Eucario Calderon - The State Hornet
California State University system students will have the option to apply for summer financial aid after the system was allotted $6 million to fund financial aid for summer classes in 2020 and 2021.
Included in the 2019-2020 California state budget signed by Governor Gavin Newsom on July 1, this is the first time the state will fund financial aid for summer courses, according to Anita Kermes, Sac State’s financial aid director.
Kermes said the only way to pay for summer classes was out of pocket, unused financial aid from the academic year or loans. That was until two years ago when the Department of Education made it so Pell Grant eligible students enrolled in at least six units could use part of their total grant allowance to pay for summer courses.
According to Kermes, the new funding will be made available to students that are California residents and are eligible for state financial aid. However, the individual campuses are waiting for further guidance from the CSU.
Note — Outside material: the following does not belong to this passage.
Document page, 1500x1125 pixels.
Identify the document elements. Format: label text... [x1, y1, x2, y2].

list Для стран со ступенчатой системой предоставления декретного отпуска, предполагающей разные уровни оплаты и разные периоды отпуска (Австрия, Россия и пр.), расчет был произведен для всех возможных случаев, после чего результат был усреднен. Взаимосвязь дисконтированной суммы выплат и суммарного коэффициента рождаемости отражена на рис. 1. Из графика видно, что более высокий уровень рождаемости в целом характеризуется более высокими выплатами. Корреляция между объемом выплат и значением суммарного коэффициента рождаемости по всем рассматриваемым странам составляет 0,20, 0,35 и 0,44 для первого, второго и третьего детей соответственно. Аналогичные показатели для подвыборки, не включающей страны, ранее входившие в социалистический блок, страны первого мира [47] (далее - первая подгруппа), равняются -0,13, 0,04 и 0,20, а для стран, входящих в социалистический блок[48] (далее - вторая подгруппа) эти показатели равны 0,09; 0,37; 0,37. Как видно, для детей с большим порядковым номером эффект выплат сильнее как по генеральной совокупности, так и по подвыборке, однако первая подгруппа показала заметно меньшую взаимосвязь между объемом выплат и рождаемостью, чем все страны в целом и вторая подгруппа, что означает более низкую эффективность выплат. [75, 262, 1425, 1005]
Toni Molle, CSU public affairs director, said the funds would benefit students trying to graduate on time.
“The added funding supports Graduation Initiative 2025 goals and for students able to take courses during summer months, this funding will improve their time to degree and save them money,” Molle said
The CSU’s Graduation Initiative 2025 aims to “ensure that all students have the opportunity to graduate in a timely manner according to their personal goals,” according to the CSU website.
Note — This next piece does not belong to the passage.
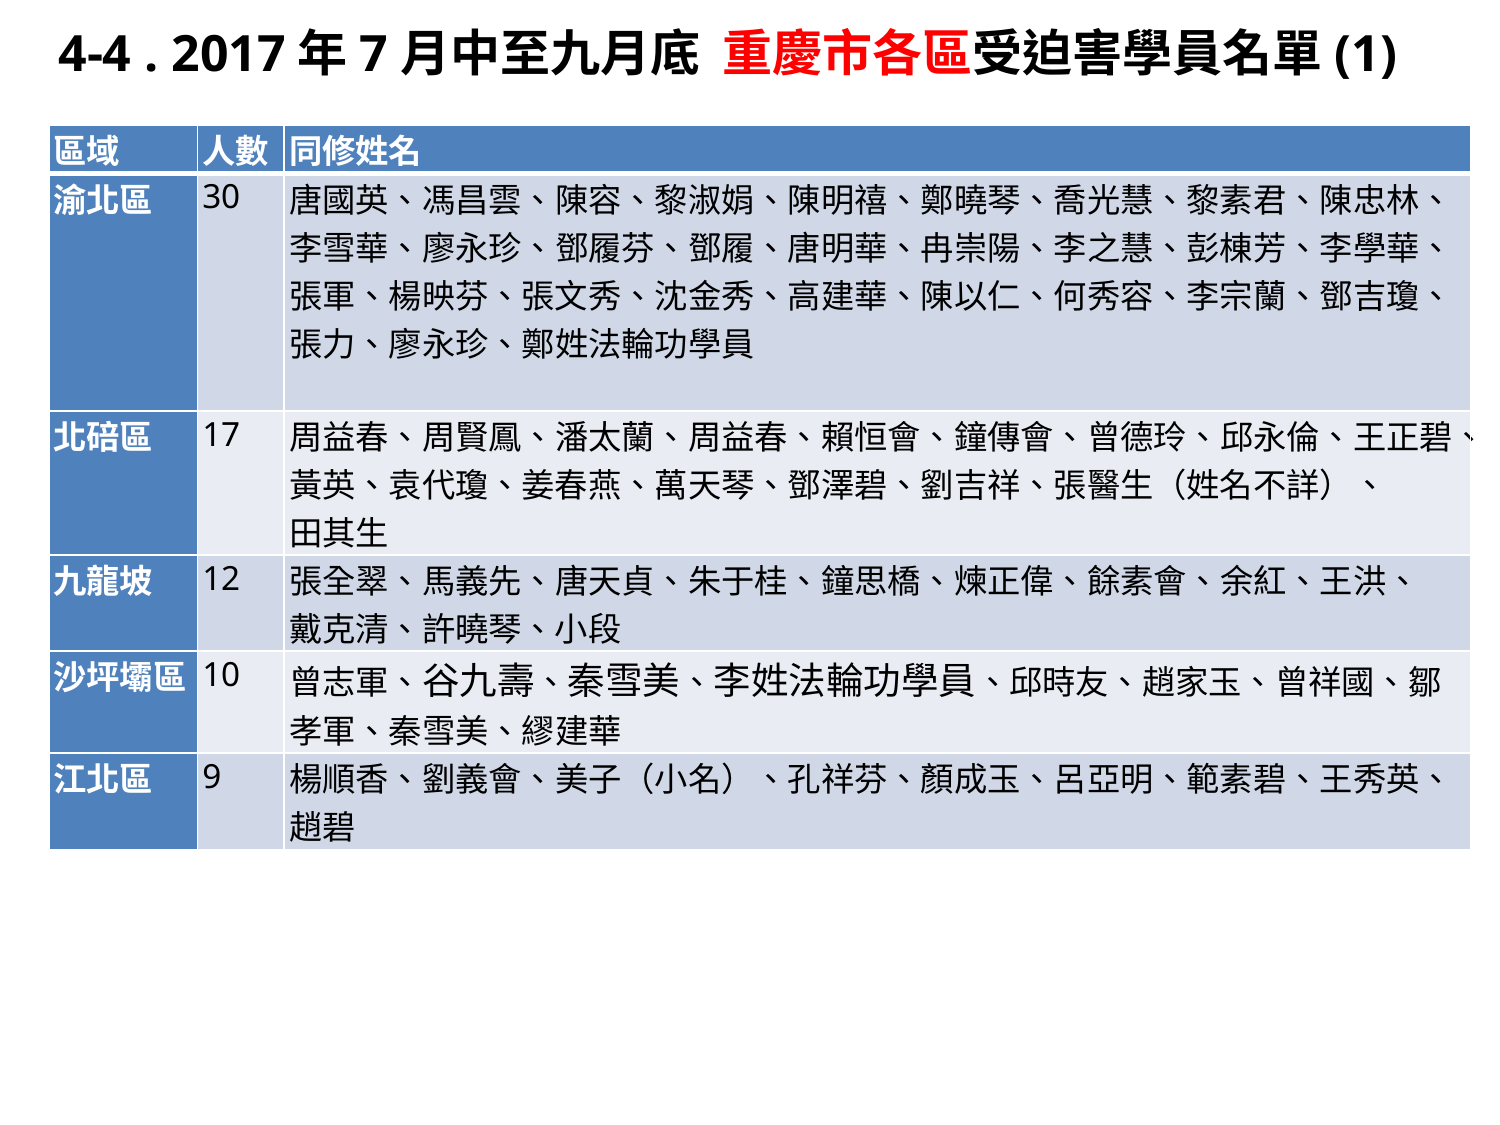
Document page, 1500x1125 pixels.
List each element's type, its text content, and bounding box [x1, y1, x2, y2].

According to Molle and Kermes, the $6 million will be split between summer 2020 and 2021 semesters.
The UC system was similarly allotted $4 million to fund financial aid to their students in summer 2020 and 2021 as well.
“I actually found out that you have to pay for the classes in full and then you get reimbursed for it and to receive financial aid you actually have to take more than two classes,” said Anya Bustamante, a Sac State social work major. “So it ended up being like $2,500 that I had to pay out of pocket first and I could just not do that.”
Bustamante said she had no option but to enroll in classes at a community college instead. However, she said she’s still struggling to pay for her American River College courses with the work-study job she has at Sac State.
“I have to get another job because I live off-campus and pay rent, also books are super expensive and there’s always stuff that comes up so that’s really a financial burden that I have to worry about,” Bustamente said.
Bustamante said she hopes that the new funds will mean students won’t be paying out of pocket, even if they’re reimbursed after the fact.
“That’s a lot of money that you have to come out of nowhere,” Bustamante said. “I actually got a grant for $1,500 and then the summer classes I ended up taking were still two-thousand-something dollars. So you go in and you pay it all in full and then after two weeks that you start your summer classes you get reimbursed.”
Valerie Medina, a communications studies major, said she was only able to continue her education after community college because of FAFSA.
“FAFSA definitely helped me in general. Without it I would not have extended my education,” Medina said. “I could not do it without it.”
Medina said the summer financial aid could help her pay for a place near campus, rather than commute from Galt in southern Sacramento County.
“I’ve struggled with commuting,” Medina said. “Everyday I have an hour or so commute and I have been in a couple of accidents due to the rush. If I could afford a dorm or apartment I would be less stressed out.”